* ACTIVITY *
Every line in the listing below that holds the word "down" should be returned.

* INFORMATION SUPPLIED *
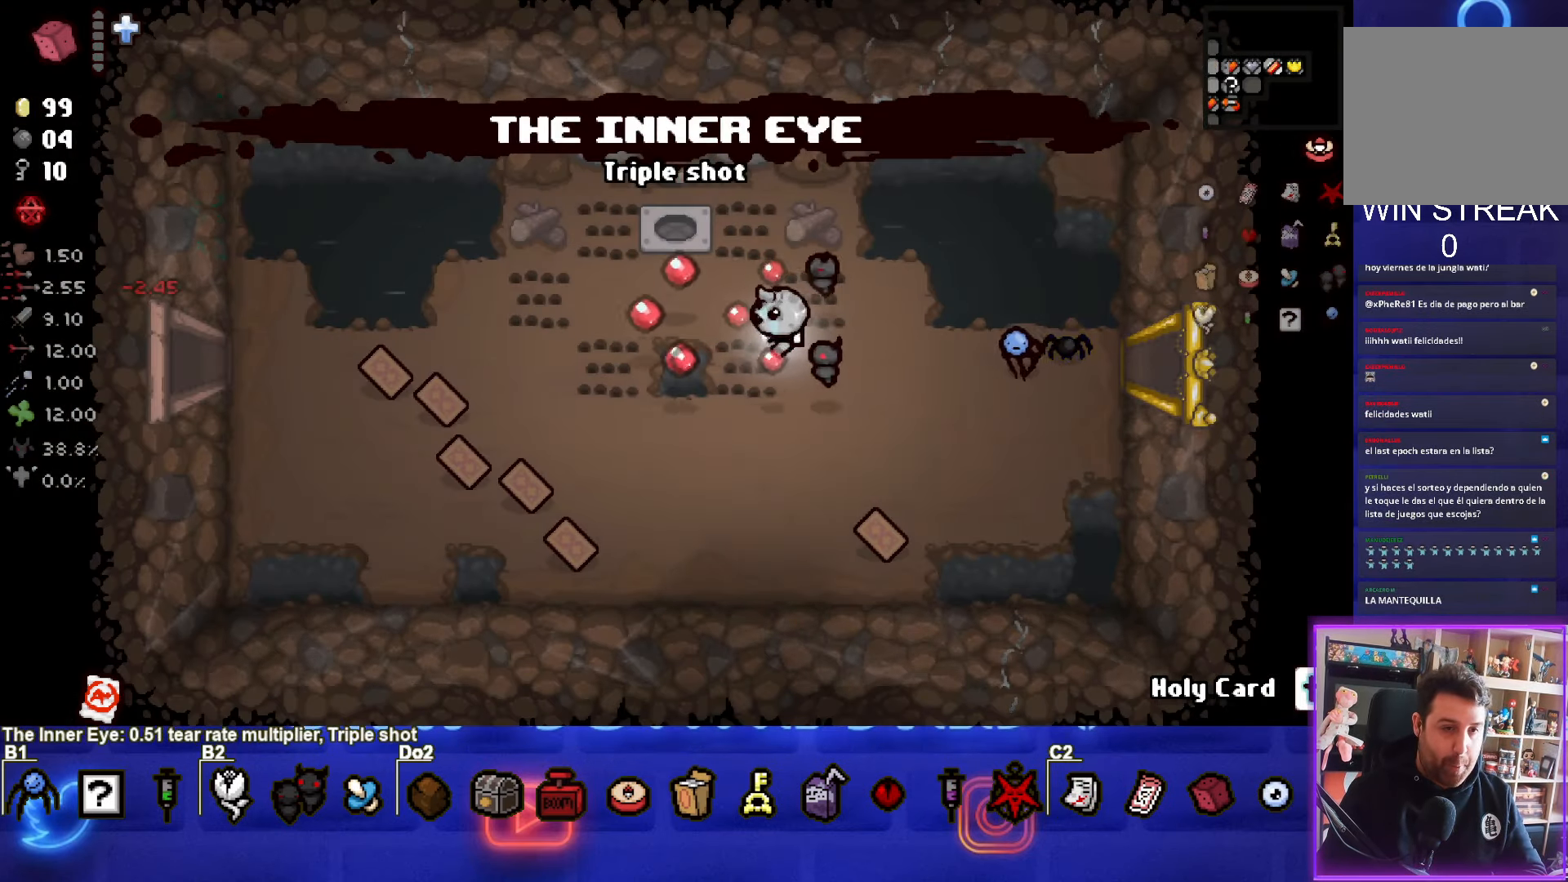
{"buttons": [], "left_stick": "left", "events": [[333, "SQUARE", "up"]]}
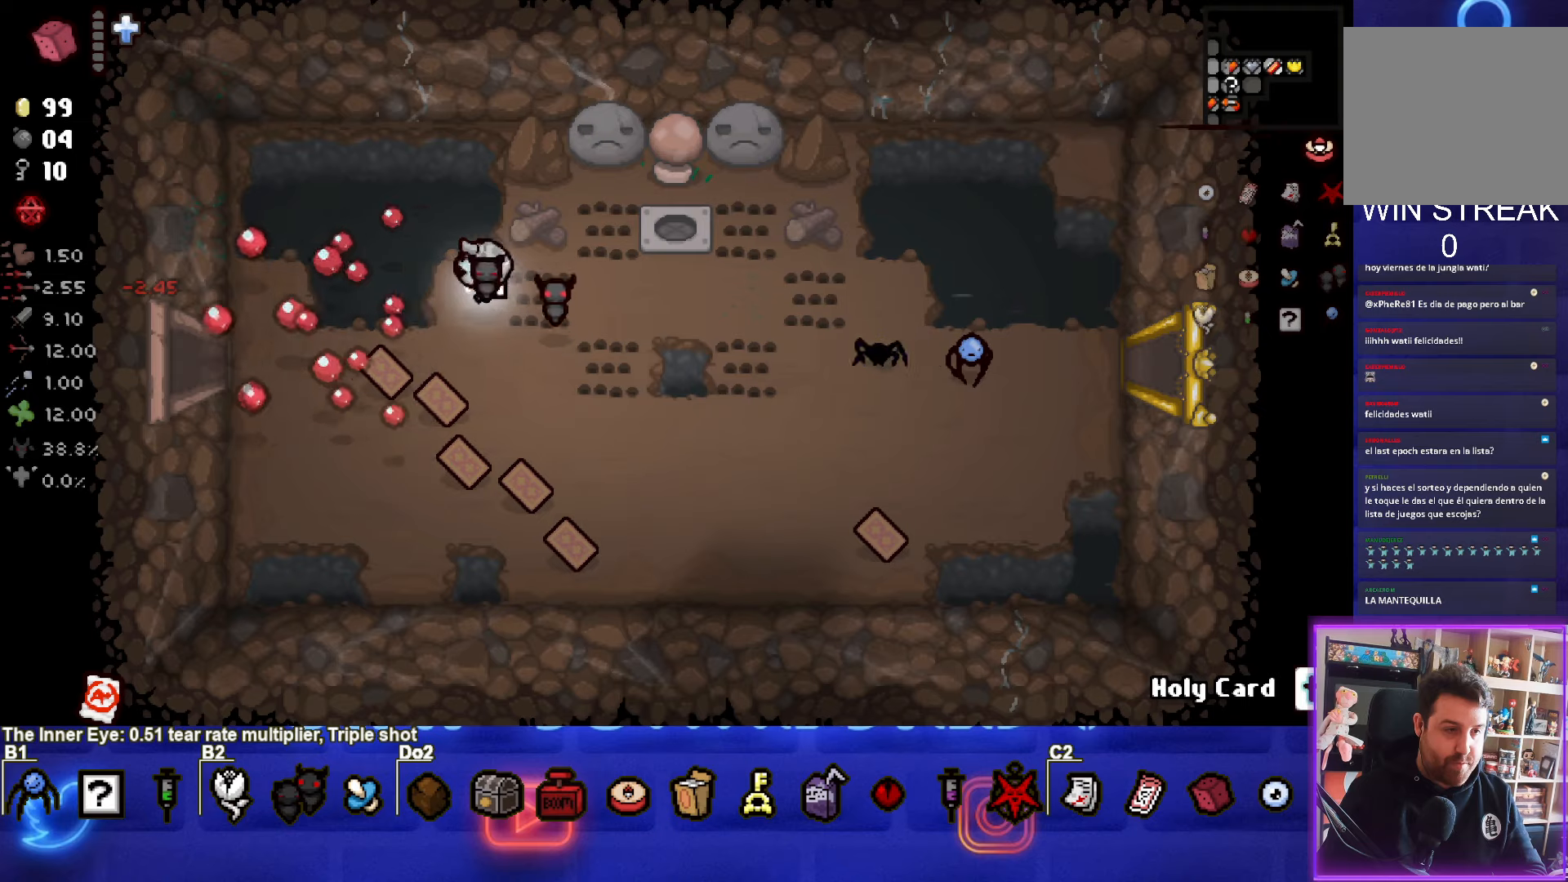
{"buttons": [], "left_stick": "left", "events": [[200, "left_stick", "down-left"], [500, "left_stick", "left"]]}
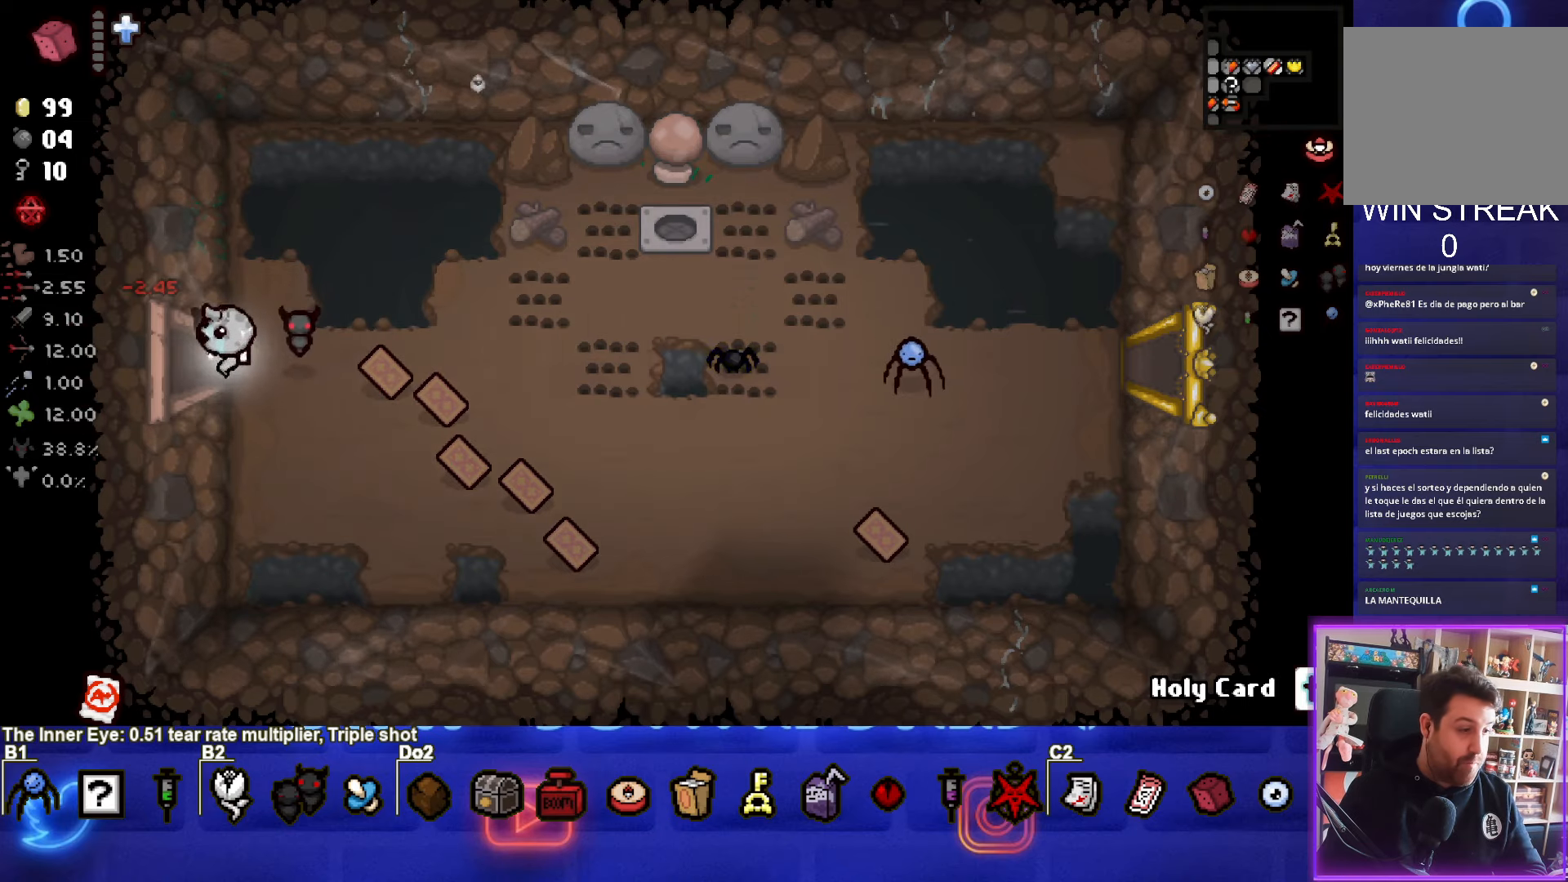
{"buttons": ["START"], "left_stick": "center", "events": [[217, "left_stick", "center"], [384, "START", "down"]]}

* ANSWER TO THIS PROBLEM *
{"buttons": [], "left_stick": "left", "events": [[200, "left_stick", "down-left"], [500, "left_stick", "left"]]}
{"buttons": ["START"], "left_stick": "center", "events": [[217, "left_stick", "center"], [384, "START", "down"]]}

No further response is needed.